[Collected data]
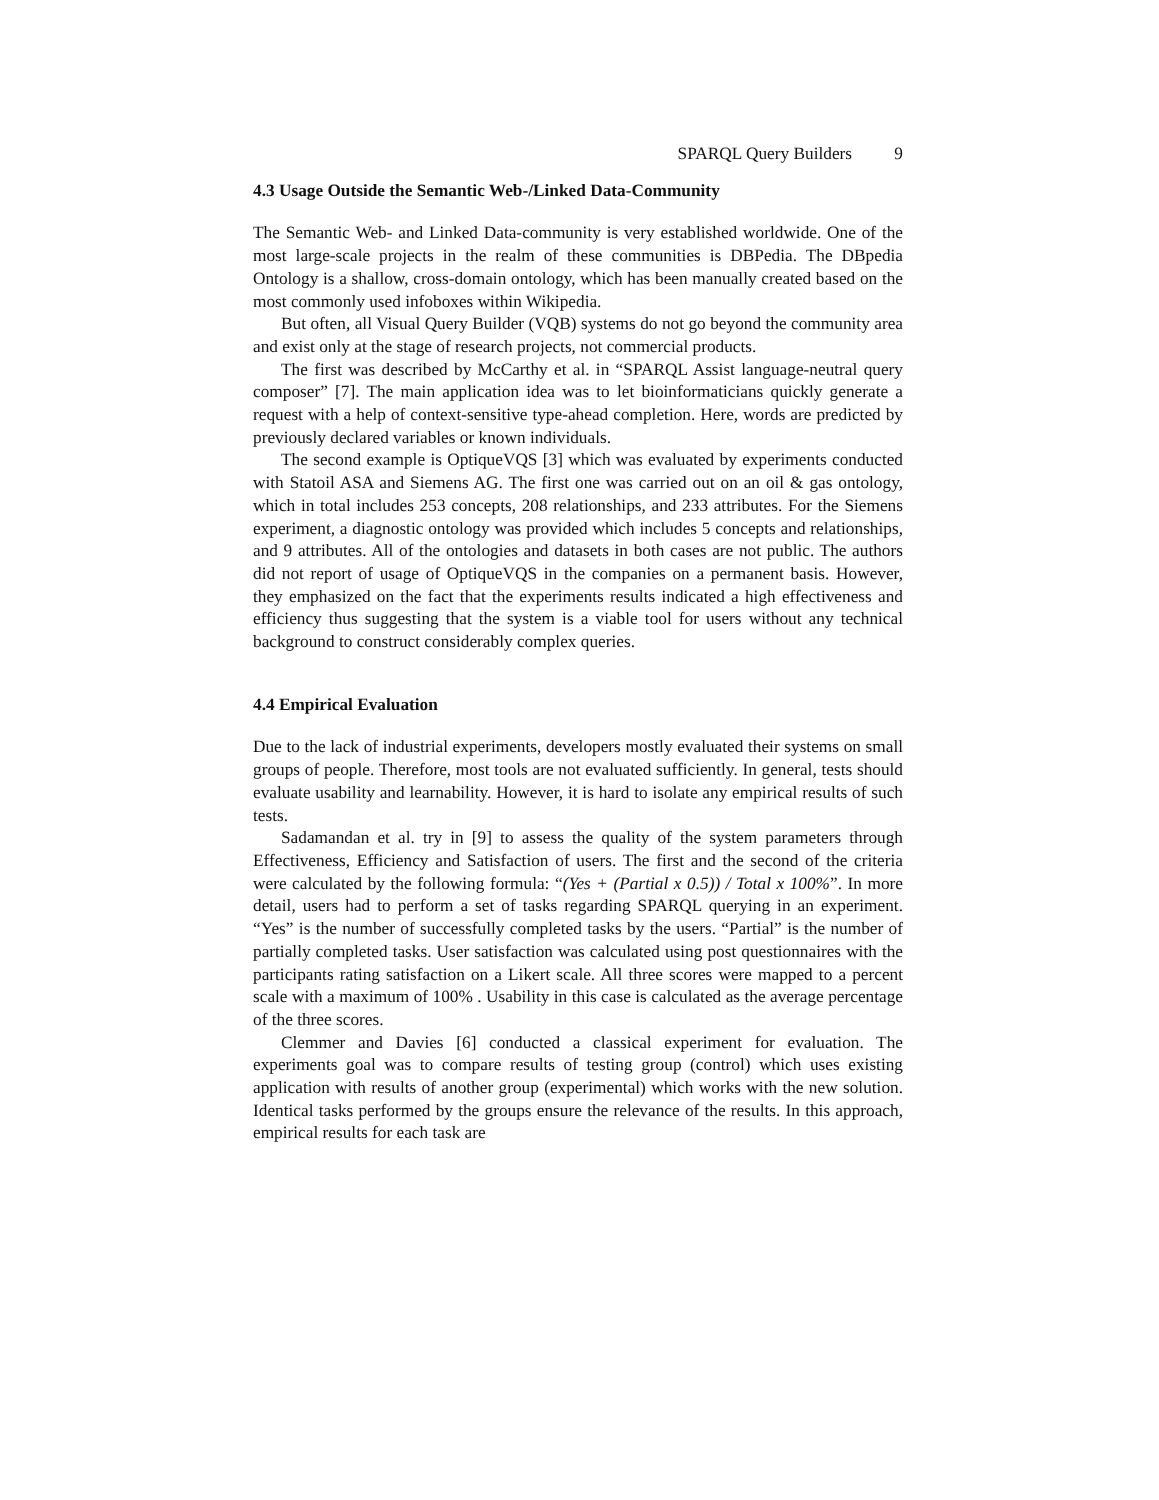SPARQL Query Builders 9
4.3 Usage Outside the Semantic Web-/Linked Data-Community
The Semantic Web- and Linked Data-community is very established worldwide. One of the most large-scale projects in the realm of these communities is DBPedia. The DBpedia Ontology is a shallow, cross-domain ontology, which has been manually created based on the most commonly used infoboxes within Wikipedia.
But often, all Visual Query Builder (VQB) systems do not go beyond the community area and exist only at the stage of research projects, not commercial products.
The first was described by McCarthy et al. in “SPARQL Assist language-neutral query composer” [7]. The main application idea was to let bioinformaticians quickly generate a request with a help of context-sensitive type-ahead completion. Here, words are predicted by previously declared variables or known individuals.
The second example is OptiqueVQS [3] which was evaluated by experiments conducted with Statoil ASA and Siemens AG. The first one was carried out on an oil & gas ontology, which in total includes 253 concepts, 208 relationships, and 233 attributes. For the Siemens experiment, a diagnostic ontology was provided which includes 5 concepts and relationships, and 9 attributes. All of the ontologies and datasets in both cases are not public. The authors did not report of usage of OptiqueVQS in the companies on a permanent basis. However, they emphasized on the fact that the experiments results indicated a high effectiveness and efficiency thus suggesting that the system is a viable tool for users without any technical background to construct considerably complex queries.
4.4 Empirical Evaluation
Due to the lack of industrial experiments, developers mostly evaluated their systems on small groups of people. Therefore, most tools are not evaluated sufficiently. In general, tests should evaluate usability and learnability. However, it is hard to isolate any empirical results of such tests.
Sadamandan et al. try in [9] to assess the quality of the system parameters through Effectiveness, Efficiency and Satisfaction of users. The first and the second of the criteria were calculated by the following formula: “(Yes + (Partial x 0.5)) / Total x 100%”. In more detail, users had to perform a set of tasks regarding SPARQL querying in an experiment. “Yes” is the number of successfully completed tasks by the users. “Partial” is the number of partially completed tasks. User satisfaction was calculated using post questionnaires with the participants rating satisfaction on a Likert scale. All three scores were mapped to a percent scale with a maximum of 100% . Usability in this case is calculated as the average percentage of the three scores.
Clemmer and Davies [6] conducted a classical experiment for evaluation. The experiments goal was to compare results of testing group (control) which uses existing application with results of another group (experimental) which works with the new solution. Identical tasks performed by the groups ensure the relevance of the results. In this approach, empirical results for each task are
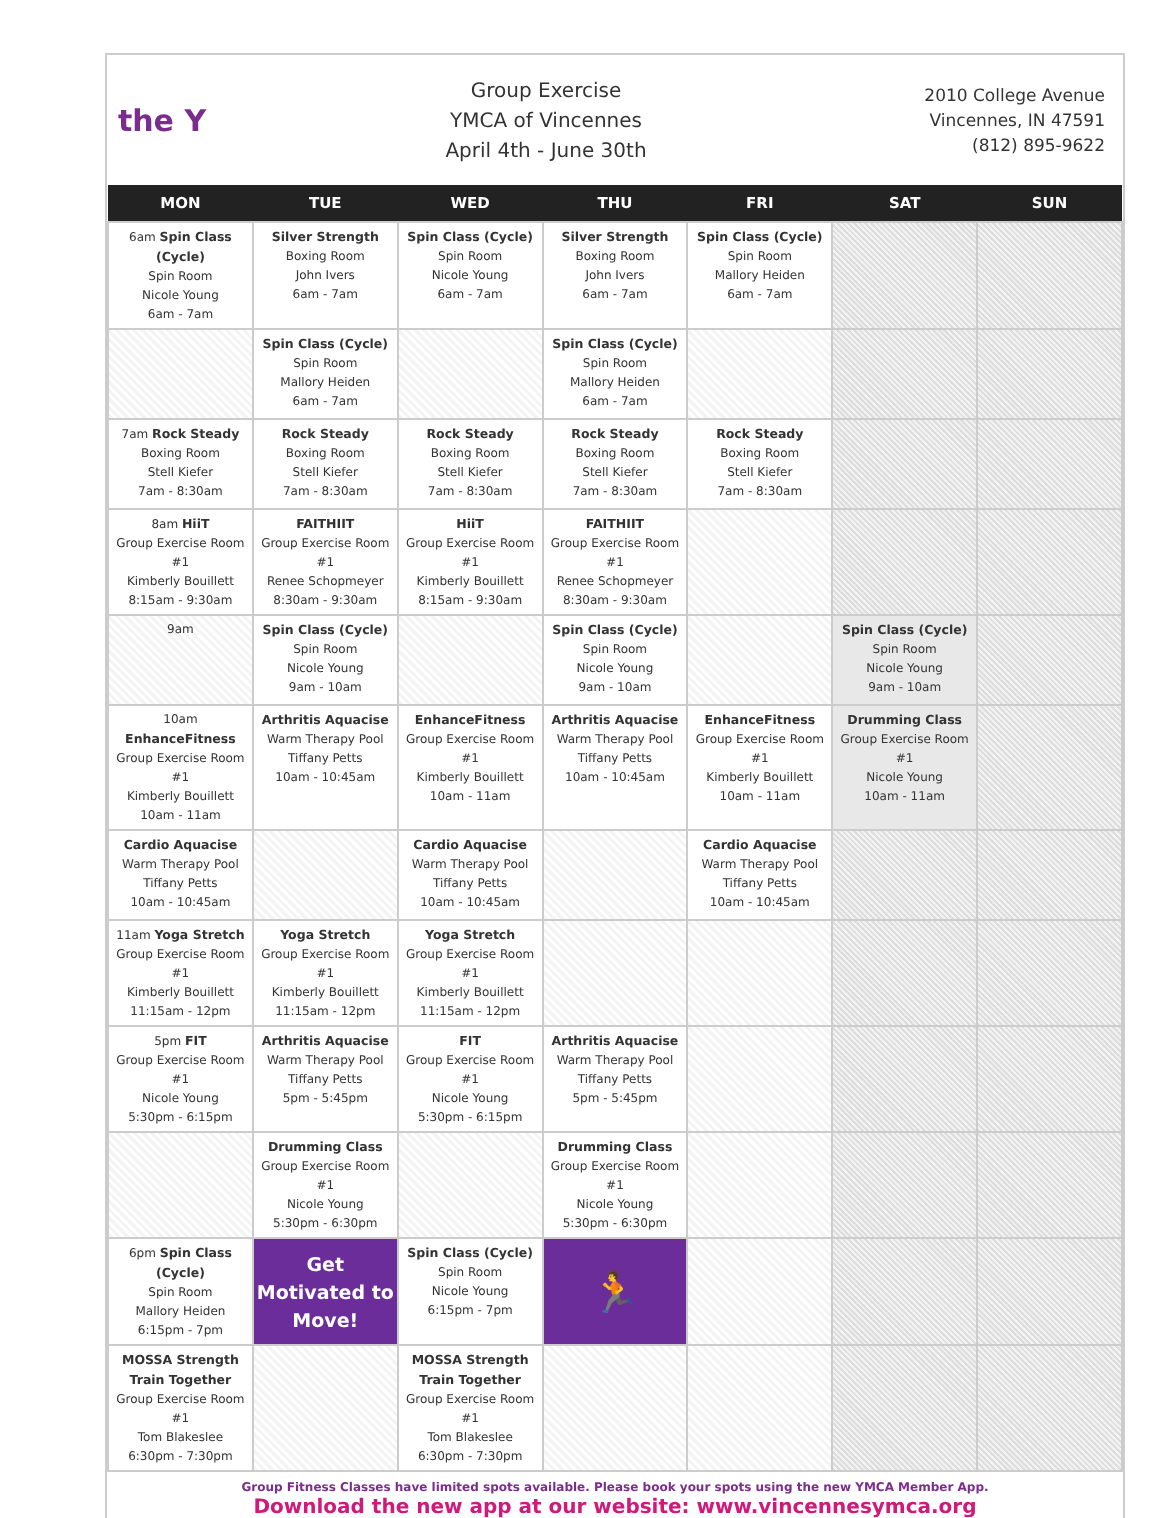the Y
Group Exercise
YMCA of Vincennes
April 4th - June 30th
2010 College Avenue
Vincennes, IN 47591
(812) 895-9622
| MON | TUE | WED | THU | FRI | SAT | SUN |
| --- | --- | --- | --- | --- | --- | --- |
| 6am Spin Class (Cycle) Spin Room Nicole Young 6am - 7am | Silver Strength Boxing Room John Ivers 6am - 7am | Spin Class (Cycle) Spin Room Nicole Young 6am - 7am | Silver Strength Boxing Room John Ivers 6am - 7am | Spin Class (Cycle) Spin Room Mallory Heiden 6am - 7am | | |
| | Spin Class (Cycle) Spin Room Mallory Heiden 6am - 7am | | Spin Class (Cycle) Spin Room Mallory Heiden 6am - 7am | | | |
| 7am Rock Steady Boxing Room Stell Kiefer 7am - 8:30am | Rock Steady Boxing Room Stell Kiefer 7am - 8:30am | Rock Steady Boxing Room Stell Kiefer 7am - 8:30am | Rock Steady Boxing Room Stell Kiefer 7am - 8:30am | Rock Steady Boxing Room Stell Kiefer 7am - 8:30am | | |
| 8am HiiT Group Exercise Room #1 Kimberly Bouillett 8:15am - 9:30am | FAITHIIT Group Exercise Room #1 Renee Schopmeyer 8:30am - 9:30am | HiiT Group Exercise Room #1 Kimberly Bouillett 8:15am - 9:30am | FAITHIIT Group Exercise Room #1 Renee Schopmeyer 8:30am - 9:30am | | | |
| 9am | Spin Class (Cycle) Spin Room Nicole Young 9am - 10am | | Spin Class (Cycle) Spin Room Nicole Young 9am - 10am | | Spin Class (Cycle) Spin Room Nicole Young 9am - 10am | |
| 10am EnhanceFitness Group Exercise Room #1 Kimberly Bouillett 10am - 11am | Arthritis Aquacise Warm Therapy Pool Tiffany Petts 10am - 10:45am | EnhanceFitness Group Exercise Room #1 Kimberly Bouillett 10am - 11am | Arthritis Aquacise Warm Therapy Pool Tiffany Petts 10am - 10:45am | EnhanceFitness Group Exercise Room #1 Kimberly Bouillett 10am - 11am | Drumming Class Group Exercise Room #1 Nicole Young 10am - 11am | |
| Cardio Aquacise Warm Therapy Pool Tiffany Petts 10am - 10:45am | | Cardio Aquacise Warm Therapy Pool Tiffany Petts 10am - 10:45am | | Cardio Aquacise Warm Therapy Pool Tiffany Petts 10am - 10:45am | | |
| 11am Yoga Stretch Group Exercise Room #1 Kimberly Bouillett 11:15am - 12pm | Yoga Stretch Group Exercise Room #1 Kimberly Bouillett 11:15am - 12pm | Yoga Stretch Group Exercise Room #1 Kimberly Bouillett 11:15am - 12pm | | | | |
| 5pm FIT Group Exercise Room #1 Nicole Young 5:30pm - 6:15pm | Arthritis Aquacise Warm Therapy Pool Tiffany Petts 5pm - 5:45pm | FIT Group Exercise Room #1 Nicole Young 5:30pm - 6:15pm | Arthritis Aquacise Warm Therapy Pool Tiffany Petts 5pm - 5:45pm | | | |
| | Drumming Class Group Exercise Room #1 Nicole Young 5:30pm - 6:30pm | | Drumming Class Group Exercise Room #1 Nicole Young 5:30pm - 6:30pm | | | |
| 6pm Spin Class (Cycle) Spin Room Mallory Heiden 6:15pm - 7pm | Get Motivated to Move! | Spin Class (Cycle) Spin Room Nicole Young 6:15pm - 7pm | 🏃 | | | |
| MOSSA Strength Train Together Group Exercise Room #1 Tom Blakeslee 6:30pm - 7:30pm | | MOSSA Strength Train Together Group Exercise Room #1 Tom Blakeslee 6:30pm - 7:30pm | | | | |
Group Fitness Classes have limited spots available. Please book your spots using the new YMCA Member App.
Download the new app at our website: www.vincennesymca.org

Task statement.
Each line above from the one with "2010 College Avenue" up to and including the one with "11:15am - 12pm | | | | |" must be set down exactly, and no line outside that span may appear.

Output of the exercise.
2010 College Avenue
Vincennes, IN 47591
(812) 895-9622
| MON | TUE | WED | THU | FRI | SAT | SUN |
| --- | --- | --- | --- | --- | --- | --- |
| 6am Spin Class (Cycle) Spin Room Nicole Young 6am - 7am | Silver Strength Boxing Room John Ivers 6am - 7am | Spin Class (Cycle) Spin Room Nicole Young 6am - 7am | Silver Strength Boxing Room John Ivers 6am - 7am | Spin Class (Cycle) Spin Room Mallory Heiden 6am - 7am | | |
| | Spin Class (Cycle) Spin Room Mallory Heiden 6am - 7am | | Spin Class (Cycle) Spin Room Mallory Heiden 6am - 7am | | | |
| 7am Rock Steady Boxing Room Stell Kiefer 7am - 8:30am | Rock Steady Boxing Room Stell Kiefer 7am - 8:30am | Rock Steady Boxing Room Stell Kiefer 7am - 8:30am | Rock Steady Boxing Room Stell Kiefer 7am - 8:30am | Rock Steady Boxing Room Stell Kiefer 7am - 8:30am | | |
| 8am HiiT Group Exercise Room #1 Kimberly Bouillett 8:15am - 9:30am | FAITHIIT Group Exercise Room #1 Renee Schopmeyer 8:30am - 9:30am | HiiT Group Exercise Room #1 Kimberly Bouillett 8:15am - 9:30am | FAITHIIT Group Exercise Room #1 Renee Schopmeyer 8:30am - 9:30am | | | |
| 9am | Spin Class (Cycle) Spin Room Nicole Young 9am - 10am | | Spin Class (Cycle) Spin Room Nicole Young 9am - 10am | | Spin Class (Cycle) Spin Room Nicole Young 9am - 10am | |
| 10am EnhanceFitness Group Exercise Room #1 Kimberly Bouillett 10am - 11am | Arthritis Aquacise Warm Therapy Pool Tiffany Petts 10am - 10:45am | EnhanceFitness Group Exercise Room #1 Kimberly Bouillett 10am - 11am | Arthritis Aquacise Warm Therapy Pool Tiffany Petts 10am - 10:45am | EnhanceFitness Group Exercise Room #1 Kimberly Bouillett 10am - 11am | Drumming Class Group Exercise Room #1 Nicole Young 10am - 11am | |
| Cardio Aquacise Warm Therapy Pool Tiffany Petts 10am - 10:45am | | Cardio Aquacise Warm Therapy Pool Tiffany Petts 10am - 10:45am | | Cardio Aquacise Warm Therapy Pool Tiffany Petts 10am - 10:45am | | |
| 11am Yoga Stretch Group Exercise Room #1 Kimberly Bouillett 11:15am - 12pm | Yoga Stretch Group Exercise Room #1 Kimberly Bouillett 11:15am - 12pm | Yoga Stretch Group Exercise Room #1 Kimberly Bouillett 11:15am - 12pm | | | | |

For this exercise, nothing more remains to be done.